D–dimer is one of the protein fragments produced when a blood clot gets dissolved in the body. It is normally undetectable or detectable at a very low level unless the body is forming and breaking down blood clots. Then, its level in the blood can significantly rise.
Blood clotting is an important process that prevents you from losing too much blood when you are injured. Normally, your body will dissolve the clot once your injury has healed. With a blood clotting disorder, clots can form when you don’t have an obvious injury or don’t dissolve when they should. These conditions can be very serious and even life-threatening. A D-dimer test can show if you have one of these conditions.
What is it used for?
A D-dimer test is most often used to find out whether you have a blood clotting disorder. These disorders include:
- Deep Vein Thrombosis (DVT), a blood clot that’s deep inside a vein. These clots usually affect the lower legs, but they can also happen in other parts of the body.
- Pulmonary Embolism (PE), a blockage in an artery in the lungs.

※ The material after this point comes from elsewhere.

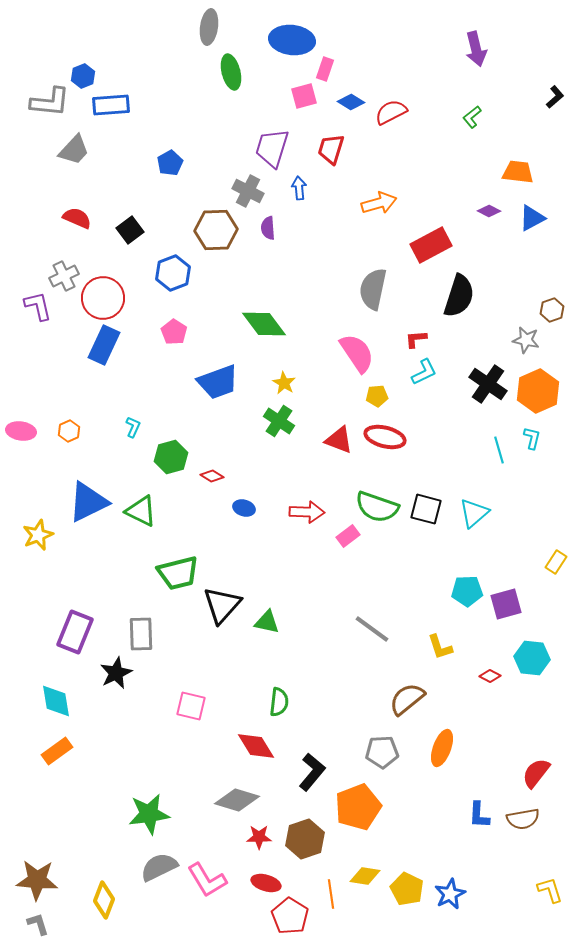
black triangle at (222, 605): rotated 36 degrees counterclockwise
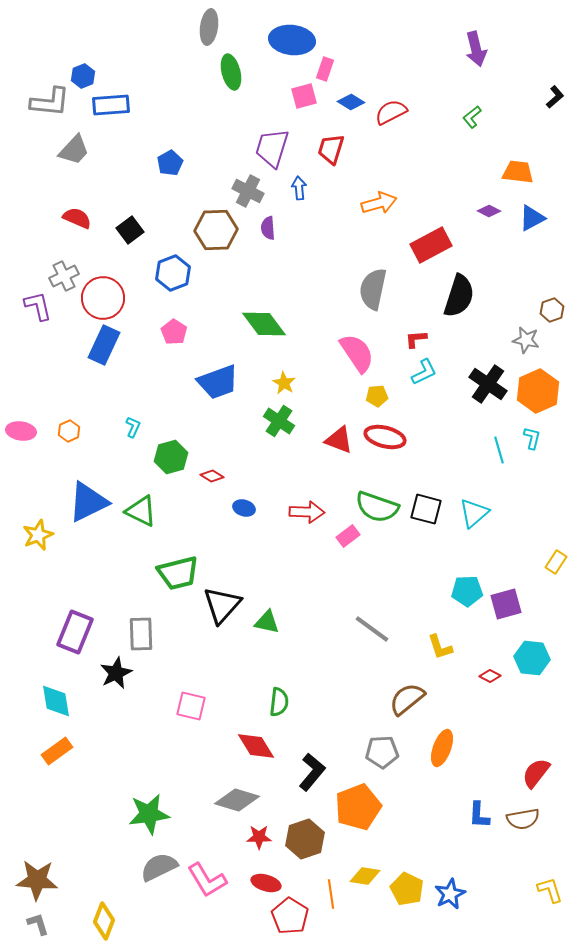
yellow diamond at (104, 900): moved 21 px down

It usually happens when a blood clot in another part of the body breaks loose and travels to the lungs. DVT clots are a common cause of PE.
- Disseminated intravascular coagulation (DIC), a condition that causes too many blood clots to form. They can form throughout the body, causing organ damage and other serious complications. DIC may be caused by traumatic injuries or certain types of infections or cancer.

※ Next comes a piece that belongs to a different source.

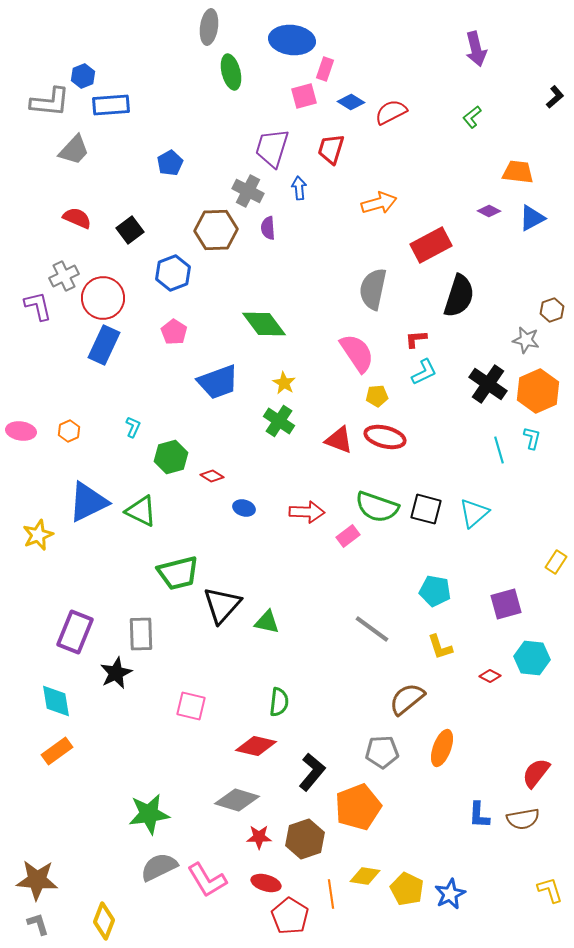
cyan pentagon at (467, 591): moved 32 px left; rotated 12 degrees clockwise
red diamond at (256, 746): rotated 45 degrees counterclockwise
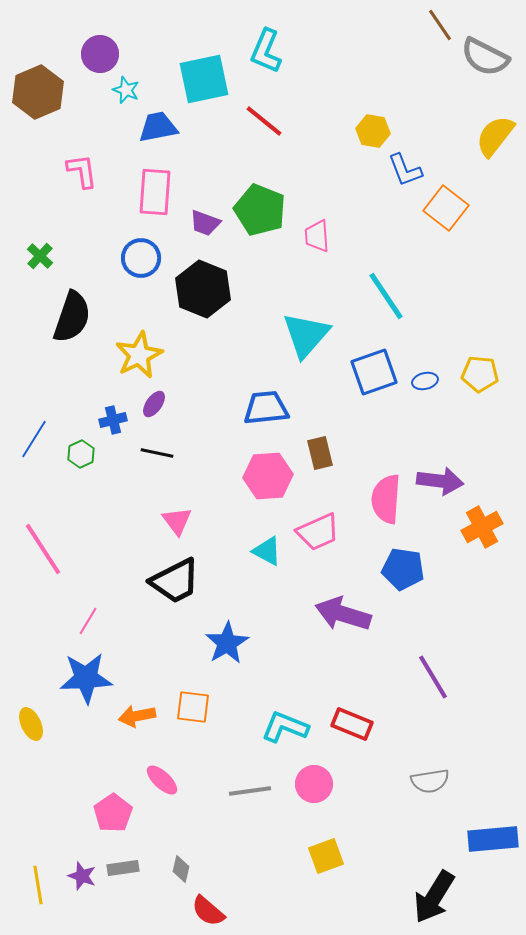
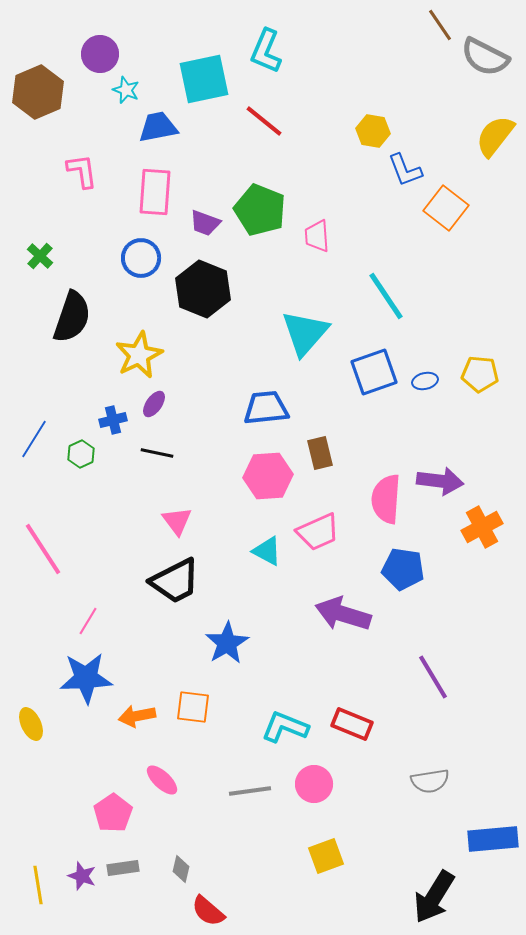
cyan triangle at (306, 335): moved 1 px left, 2 px up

- Stroke– a blockage in the blood supply to the brain.
Role of D-Dimer Test in Covid-19 Prognosis
In Covid-19 patients, where the virus affects the lung and in the process there is a series of cascading immunological response called as “Cytokine Storm”, there is inflammation in the pulmonary tissue which can cause internal bleeding and clotting. The clotting process releases D-Dimer which can be detected through the test and that can give an indication about the extent of the infection also help the clinician the further treatment regime.